About this task: Could you filter the listing for lines with the word "Dinah" and return them?

════════════════

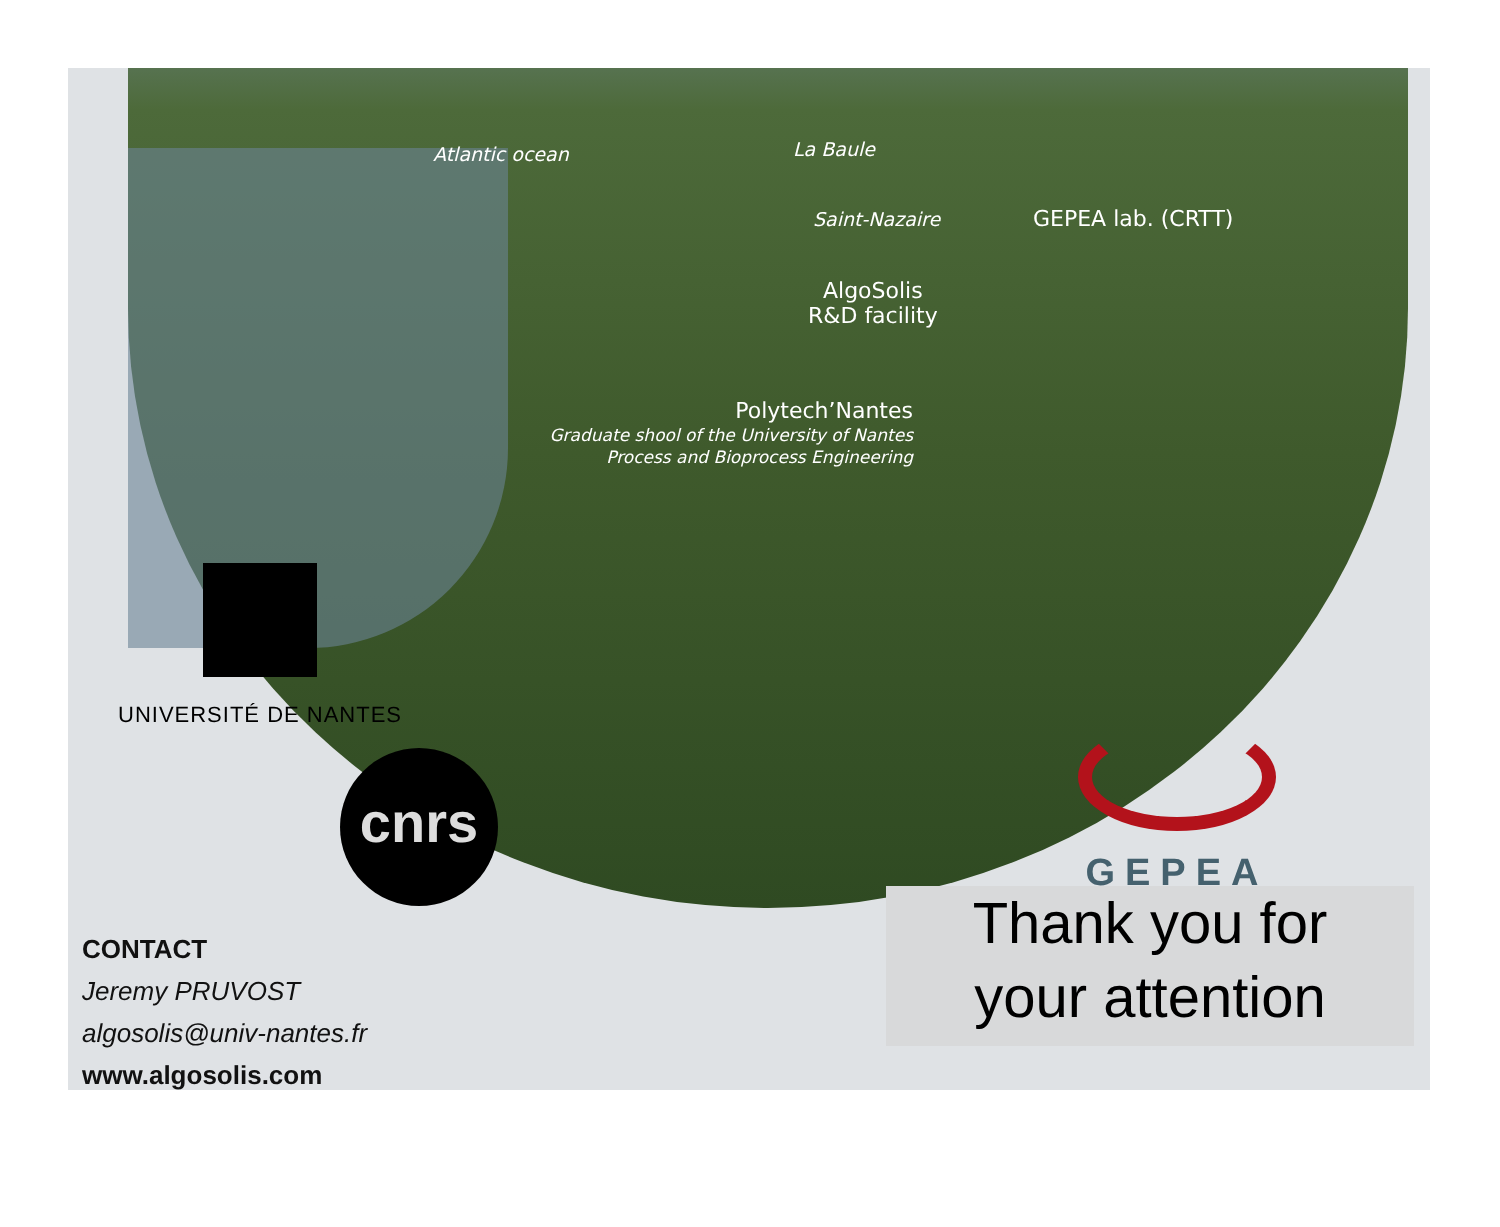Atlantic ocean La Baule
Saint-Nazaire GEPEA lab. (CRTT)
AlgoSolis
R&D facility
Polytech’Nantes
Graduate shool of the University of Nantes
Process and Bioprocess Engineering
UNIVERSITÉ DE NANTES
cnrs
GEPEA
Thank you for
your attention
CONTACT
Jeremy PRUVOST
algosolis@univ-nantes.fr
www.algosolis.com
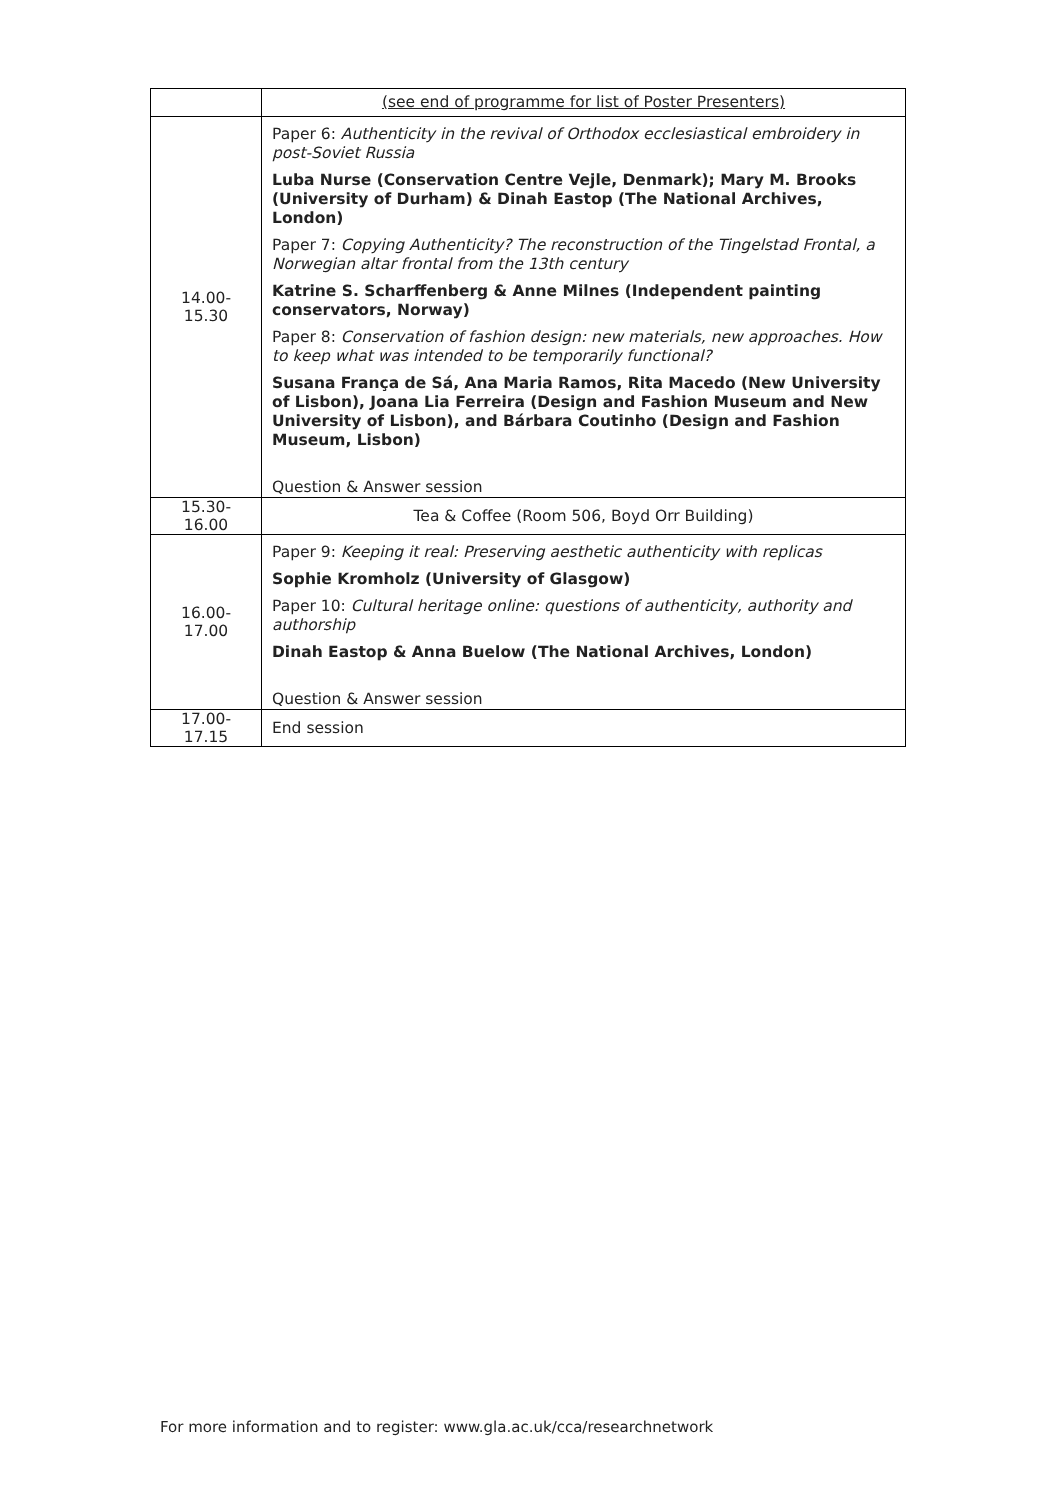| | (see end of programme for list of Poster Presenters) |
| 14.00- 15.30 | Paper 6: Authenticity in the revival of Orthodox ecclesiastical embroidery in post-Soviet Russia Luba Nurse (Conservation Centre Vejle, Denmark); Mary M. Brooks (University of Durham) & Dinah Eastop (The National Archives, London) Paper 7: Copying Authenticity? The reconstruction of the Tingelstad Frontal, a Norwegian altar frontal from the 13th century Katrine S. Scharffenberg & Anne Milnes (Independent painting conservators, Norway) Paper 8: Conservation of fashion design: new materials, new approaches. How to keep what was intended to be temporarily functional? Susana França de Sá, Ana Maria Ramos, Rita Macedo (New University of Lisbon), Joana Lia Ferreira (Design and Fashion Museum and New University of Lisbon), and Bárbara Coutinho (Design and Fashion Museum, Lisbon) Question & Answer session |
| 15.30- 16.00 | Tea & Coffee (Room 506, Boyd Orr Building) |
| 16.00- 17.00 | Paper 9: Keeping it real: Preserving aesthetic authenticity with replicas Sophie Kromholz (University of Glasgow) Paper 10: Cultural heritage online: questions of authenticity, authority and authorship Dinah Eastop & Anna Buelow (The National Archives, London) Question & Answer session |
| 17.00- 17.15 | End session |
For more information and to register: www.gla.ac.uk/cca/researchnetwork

════════════════

Reply:
| 14.00- 15.30 | Paper 6: Authenticity in the revival of Orthodox ecclesiastical embroidery in post-Soviet Russia Luba Nurse (Conservation Centre Vejle, Denmark); Mary M. Brooks (University of Durham) & Dinah Eastop (The National Archives, London) Paper 7: Copying Authenticity? The reconstruction of the Tingelstad Frontal, a Norwegian altar frontal from the 13th century Katrine S. Scharffenberg & Anne Milnes (Independent painting conservators, Norway) Paper 8: Conservation of fashion design: new materials, new approaches. How to keep what was intended to be temporarily functional? Susana França de Sá, Ana Maria Ramos, Rita Macedo (New University of Lisbon), Joana Lia Ferreira (Design and Fashion Museum and New University of Lisbon), and Bárbara Coutinho (Design and Fashion Museum, Lisbon) Question & Answer session |
| 16.00- 17.00 | Paper 9: Keeping it real: Preserving aesthetic authenticity with replicas Sophie Kromholz (University of Glasgow) Paper 10: Cultural heritage online: questions of authenticity, authority and authorship Dinah Eastop & Anna Buelow (The National Archives, London) Question & Answer session |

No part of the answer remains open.